Apesar de detalhar a receita esperada, o Orçamento de 2027 ainda não especifica a alíquota da CBS. O percentual será definido com base em uma metodologia estabelecida pela reforma tributária e deve ser fixado pelo Senado até 15 de dezembro deste ano, para que a cobrança inicie em janeiro de 2027. A CBS, com introdução gradual até 2032 e plena vigência em 2033, substituirá o PIS (Programa de Integração Social) e a Cofins (Contribuição para o Financiamento da Seguridade Social), além de parte do IPI (Imposto sobre Produtos Industrializados).
O processo de definição da alíquota envolve a Receita Federal, que apresentará uma proposta de cálculo ao Tribunal de Contas da União (TCU) até 14 de setembro. O TCU terá até 30 de outubro para analisar e homologar os cálculos, antes que o Senado estabeleça a alíquota de referência para 2027. O ministro da Fazenda, Dario Durigan, ressaltou que a alíquota não será definida diretamente pelo ministério, mas sim por meio de uma metodologia prevista na Constituição Federal.
Durigan explicou que a metodologia considera a ampliação da base de contribuintes e os diversos regimes especiais previstos na reforma. Em 2027, a CBS passará a ser cobrada integralmente, enquanto o IPI será zerado para a maioria dos produtos, mantendo-se apenas para itens relacionados à Zona Franca de Manaus.

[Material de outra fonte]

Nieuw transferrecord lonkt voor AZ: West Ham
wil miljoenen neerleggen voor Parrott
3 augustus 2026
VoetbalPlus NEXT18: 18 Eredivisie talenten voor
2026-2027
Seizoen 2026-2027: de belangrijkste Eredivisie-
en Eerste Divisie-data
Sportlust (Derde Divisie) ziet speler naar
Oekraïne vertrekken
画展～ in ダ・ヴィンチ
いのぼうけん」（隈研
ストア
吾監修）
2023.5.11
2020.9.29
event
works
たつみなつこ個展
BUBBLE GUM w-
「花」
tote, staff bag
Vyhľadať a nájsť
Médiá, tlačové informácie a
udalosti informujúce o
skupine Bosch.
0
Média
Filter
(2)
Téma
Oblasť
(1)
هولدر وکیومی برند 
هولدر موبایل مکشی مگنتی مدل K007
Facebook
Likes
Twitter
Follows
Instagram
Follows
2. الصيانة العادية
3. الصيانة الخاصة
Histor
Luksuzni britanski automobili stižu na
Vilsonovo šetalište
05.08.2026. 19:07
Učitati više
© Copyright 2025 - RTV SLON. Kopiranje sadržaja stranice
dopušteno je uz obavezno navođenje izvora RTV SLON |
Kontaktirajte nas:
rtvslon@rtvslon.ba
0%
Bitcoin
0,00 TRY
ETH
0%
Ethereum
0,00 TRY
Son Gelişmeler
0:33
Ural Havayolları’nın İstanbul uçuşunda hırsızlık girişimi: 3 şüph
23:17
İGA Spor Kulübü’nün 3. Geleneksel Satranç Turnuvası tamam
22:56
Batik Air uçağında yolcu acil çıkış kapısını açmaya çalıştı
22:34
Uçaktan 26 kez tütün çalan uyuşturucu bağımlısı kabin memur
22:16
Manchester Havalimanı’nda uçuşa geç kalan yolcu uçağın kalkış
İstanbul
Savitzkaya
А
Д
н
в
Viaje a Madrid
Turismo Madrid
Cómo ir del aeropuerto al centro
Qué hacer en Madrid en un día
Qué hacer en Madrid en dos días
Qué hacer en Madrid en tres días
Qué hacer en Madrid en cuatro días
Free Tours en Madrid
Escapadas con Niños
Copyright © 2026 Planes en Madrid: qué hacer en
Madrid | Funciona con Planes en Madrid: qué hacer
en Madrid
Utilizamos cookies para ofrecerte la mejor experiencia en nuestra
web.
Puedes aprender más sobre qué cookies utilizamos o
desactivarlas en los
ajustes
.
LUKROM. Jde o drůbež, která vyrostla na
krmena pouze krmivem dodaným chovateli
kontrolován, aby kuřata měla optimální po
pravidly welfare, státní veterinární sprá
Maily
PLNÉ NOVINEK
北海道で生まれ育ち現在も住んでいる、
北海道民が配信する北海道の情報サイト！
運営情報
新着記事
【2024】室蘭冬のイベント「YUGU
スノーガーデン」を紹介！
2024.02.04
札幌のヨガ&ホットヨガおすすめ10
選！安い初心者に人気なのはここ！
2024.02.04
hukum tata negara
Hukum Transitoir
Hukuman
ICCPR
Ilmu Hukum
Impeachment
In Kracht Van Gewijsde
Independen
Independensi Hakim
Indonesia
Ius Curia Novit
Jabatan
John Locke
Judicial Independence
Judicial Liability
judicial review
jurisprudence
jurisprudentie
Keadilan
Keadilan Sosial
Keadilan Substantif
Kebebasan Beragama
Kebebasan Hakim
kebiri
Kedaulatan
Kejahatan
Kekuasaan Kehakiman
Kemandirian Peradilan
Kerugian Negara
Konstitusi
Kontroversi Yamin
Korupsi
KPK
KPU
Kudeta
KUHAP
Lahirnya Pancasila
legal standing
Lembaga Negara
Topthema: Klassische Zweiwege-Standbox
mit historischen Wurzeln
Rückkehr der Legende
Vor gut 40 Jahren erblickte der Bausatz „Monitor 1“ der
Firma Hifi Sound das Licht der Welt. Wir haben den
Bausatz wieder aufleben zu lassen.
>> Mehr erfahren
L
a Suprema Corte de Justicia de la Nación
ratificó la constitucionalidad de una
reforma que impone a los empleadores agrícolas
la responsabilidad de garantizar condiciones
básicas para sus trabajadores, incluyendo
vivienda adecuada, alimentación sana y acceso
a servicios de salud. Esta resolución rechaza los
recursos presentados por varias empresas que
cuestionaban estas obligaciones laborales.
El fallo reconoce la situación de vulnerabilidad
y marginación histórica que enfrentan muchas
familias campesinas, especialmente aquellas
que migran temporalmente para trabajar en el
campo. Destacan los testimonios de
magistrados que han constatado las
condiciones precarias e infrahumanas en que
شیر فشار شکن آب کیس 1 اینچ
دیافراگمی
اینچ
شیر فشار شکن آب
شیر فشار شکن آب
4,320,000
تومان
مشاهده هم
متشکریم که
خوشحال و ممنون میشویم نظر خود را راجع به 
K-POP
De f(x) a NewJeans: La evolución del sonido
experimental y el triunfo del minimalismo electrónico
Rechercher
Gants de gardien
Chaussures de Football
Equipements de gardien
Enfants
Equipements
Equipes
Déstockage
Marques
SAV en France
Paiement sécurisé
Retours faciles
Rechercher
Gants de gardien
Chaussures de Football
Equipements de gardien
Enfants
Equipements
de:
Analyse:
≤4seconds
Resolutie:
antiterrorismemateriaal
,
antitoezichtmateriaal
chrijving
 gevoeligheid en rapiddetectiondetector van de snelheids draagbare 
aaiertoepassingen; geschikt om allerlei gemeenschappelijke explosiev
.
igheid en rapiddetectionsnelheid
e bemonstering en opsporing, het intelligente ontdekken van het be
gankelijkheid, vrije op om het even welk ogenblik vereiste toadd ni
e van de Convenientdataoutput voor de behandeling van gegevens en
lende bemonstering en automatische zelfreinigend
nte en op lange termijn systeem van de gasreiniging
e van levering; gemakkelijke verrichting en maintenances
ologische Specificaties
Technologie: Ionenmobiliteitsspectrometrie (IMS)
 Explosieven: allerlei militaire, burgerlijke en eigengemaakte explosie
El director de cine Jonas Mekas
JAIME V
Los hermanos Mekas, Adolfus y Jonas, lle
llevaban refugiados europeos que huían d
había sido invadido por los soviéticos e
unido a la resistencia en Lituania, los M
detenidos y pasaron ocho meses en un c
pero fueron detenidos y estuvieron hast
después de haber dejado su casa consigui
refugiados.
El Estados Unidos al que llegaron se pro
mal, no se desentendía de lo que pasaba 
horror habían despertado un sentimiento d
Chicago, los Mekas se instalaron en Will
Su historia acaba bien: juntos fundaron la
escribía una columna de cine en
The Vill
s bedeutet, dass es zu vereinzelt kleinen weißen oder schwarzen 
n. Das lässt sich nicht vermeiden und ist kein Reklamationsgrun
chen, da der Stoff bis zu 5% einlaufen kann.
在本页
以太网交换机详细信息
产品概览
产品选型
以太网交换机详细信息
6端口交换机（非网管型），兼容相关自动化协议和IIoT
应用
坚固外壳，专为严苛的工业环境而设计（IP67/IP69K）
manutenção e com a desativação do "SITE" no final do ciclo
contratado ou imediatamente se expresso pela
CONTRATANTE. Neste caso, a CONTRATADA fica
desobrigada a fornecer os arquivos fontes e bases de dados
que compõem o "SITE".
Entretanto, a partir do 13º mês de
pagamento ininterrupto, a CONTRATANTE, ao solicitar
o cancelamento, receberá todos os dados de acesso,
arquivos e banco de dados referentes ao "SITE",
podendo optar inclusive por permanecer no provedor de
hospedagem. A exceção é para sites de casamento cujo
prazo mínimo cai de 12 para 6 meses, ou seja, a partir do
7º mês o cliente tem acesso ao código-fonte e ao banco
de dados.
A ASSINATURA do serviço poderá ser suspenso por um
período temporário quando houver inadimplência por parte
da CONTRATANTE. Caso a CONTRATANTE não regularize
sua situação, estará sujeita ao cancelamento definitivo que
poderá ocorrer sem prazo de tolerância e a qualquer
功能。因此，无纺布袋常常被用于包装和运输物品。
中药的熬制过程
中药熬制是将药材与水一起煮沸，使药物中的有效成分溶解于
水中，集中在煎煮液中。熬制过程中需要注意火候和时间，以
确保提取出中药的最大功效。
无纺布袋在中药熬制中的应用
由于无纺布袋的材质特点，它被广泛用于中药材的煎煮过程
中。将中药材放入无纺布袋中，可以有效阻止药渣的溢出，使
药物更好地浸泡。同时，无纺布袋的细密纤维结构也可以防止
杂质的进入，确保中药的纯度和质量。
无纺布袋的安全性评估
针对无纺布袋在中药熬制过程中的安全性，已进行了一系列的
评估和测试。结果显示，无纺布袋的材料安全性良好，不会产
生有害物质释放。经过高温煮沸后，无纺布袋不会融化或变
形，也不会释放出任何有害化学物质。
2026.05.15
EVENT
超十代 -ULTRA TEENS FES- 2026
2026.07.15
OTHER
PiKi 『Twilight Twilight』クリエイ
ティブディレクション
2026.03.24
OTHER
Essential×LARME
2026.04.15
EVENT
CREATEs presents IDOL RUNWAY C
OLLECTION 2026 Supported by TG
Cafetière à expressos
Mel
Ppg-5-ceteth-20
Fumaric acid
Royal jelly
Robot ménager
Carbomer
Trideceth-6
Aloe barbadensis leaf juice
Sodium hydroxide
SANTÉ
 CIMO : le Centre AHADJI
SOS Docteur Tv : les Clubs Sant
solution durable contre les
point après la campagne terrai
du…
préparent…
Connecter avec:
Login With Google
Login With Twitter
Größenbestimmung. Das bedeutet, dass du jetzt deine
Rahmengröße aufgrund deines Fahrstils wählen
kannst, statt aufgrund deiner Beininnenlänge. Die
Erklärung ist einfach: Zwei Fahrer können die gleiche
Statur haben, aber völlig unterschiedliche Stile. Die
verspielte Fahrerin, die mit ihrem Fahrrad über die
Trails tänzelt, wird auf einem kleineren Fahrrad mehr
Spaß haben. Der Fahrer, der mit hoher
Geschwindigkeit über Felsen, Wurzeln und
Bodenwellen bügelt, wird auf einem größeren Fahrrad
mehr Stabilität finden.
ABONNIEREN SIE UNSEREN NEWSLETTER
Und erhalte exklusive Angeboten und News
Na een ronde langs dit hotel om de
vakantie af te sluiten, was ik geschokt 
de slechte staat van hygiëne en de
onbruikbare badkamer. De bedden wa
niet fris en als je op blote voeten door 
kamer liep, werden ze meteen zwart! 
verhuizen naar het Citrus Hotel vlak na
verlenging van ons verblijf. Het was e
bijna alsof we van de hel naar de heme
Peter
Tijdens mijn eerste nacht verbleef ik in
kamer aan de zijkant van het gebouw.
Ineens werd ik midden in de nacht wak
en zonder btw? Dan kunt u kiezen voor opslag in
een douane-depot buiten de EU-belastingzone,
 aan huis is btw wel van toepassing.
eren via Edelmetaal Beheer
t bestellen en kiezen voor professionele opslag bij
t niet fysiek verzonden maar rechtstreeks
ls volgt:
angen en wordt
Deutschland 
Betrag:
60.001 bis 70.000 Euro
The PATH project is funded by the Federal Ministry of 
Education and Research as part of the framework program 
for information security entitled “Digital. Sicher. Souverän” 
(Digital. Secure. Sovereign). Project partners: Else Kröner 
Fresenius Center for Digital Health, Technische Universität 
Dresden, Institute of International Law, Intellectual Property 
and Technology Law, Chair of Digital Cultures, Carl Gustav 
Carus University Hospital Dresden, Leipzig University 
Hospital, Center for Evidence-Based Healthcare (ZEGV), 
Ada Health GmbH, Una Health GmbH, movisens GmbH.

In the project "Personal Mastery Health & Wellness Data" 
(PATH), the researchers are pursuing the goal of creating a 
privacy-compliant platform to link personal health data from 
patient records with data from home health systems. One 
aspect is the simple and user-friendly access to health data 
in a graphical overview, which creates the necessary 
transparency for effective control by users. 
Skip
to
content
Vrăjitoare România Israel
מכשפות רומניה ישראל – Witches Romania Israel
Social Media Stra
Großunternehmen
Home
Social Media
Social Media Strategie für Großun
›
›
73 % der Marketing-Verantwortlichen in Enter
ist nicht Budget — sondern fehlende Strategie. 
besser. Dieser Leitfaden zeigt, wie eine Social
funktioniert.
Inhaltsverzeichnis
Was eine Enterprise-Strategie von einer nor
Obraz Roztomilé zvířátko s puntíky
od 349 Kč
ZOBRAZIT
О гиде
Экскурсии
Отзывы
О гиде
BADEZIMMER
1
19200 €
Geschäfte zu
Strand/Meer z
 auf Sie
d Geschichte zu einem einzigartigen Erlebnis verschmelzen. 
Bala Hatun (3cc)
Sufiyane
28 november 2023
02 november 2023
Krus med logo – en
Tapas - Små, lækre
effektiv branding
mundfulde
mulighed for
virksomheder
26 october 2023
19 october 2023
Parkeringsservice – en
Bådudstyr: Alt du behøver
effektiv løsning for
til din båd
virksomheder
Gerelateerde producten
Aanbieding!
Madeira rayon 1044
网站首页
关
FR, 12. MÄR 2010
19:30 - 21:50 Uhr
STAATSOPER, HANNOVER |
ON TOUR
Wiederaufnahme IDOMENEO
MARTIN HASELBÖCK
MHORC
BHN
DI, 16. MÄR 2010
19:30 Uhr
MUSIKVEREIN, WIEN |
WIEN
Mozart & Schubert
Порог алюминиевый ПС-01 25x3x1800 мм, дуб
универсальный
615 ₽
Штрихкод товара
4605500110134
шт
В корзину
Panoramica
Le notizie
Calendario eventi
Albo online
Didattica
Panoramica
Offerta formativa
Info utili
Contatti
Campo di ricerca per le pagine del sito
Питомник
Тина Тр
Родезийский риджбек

Paralelamente, o Imposto Seletivo começará a ser cobrado, com estimativa de arrecadação de R$ 41,9 bilhões para o próximo ano, incidindo sobre produtos e atividades considerados prejudiciais à saúde ou ao meio ambiente, como veículos, tabaco, bebidas alcoólicas e açucaradas, e apostas.
A reforma também prevê a criação do Imposto sobre Bens e Serviços (IBS), de competência estadual e municipal, que será implementado de forma gradual. Ambos os tributos, CBS e IBS, seguirão o modelo de Imposto sobre Valor Agregado (IVA), com não cumulatividade e compensação de tributos pagos em etapas anteriores da cadeia produtiva. Uma mudança significativa é a adoção da cobrança no destino, vinculando os impostos ao local de consumo e visando reduzir a guerra fiscal entre estados.
As novas receitas são cruciais para as projeções fiscais do governo. Além da CBS e do Imposto Seletivo, espera-se uma arrecadação de R$ 176 bilhões com recursos naturais, incluindo royalties de petróleo. A receita com dividendos está projetada em pouco mais de R$ 31 bilhões. O PLOA 2027 também estima um superávit primário de R$ 18,6 bilhões, que pode atingir R$ 83,4 bilhões ao excluir certos gastos, como precatórios e despesas específicas de saúde, educação e defesa. Essa margem fiscal pode proporcionar maior flexibilidade ao governo na gestão do orçamento.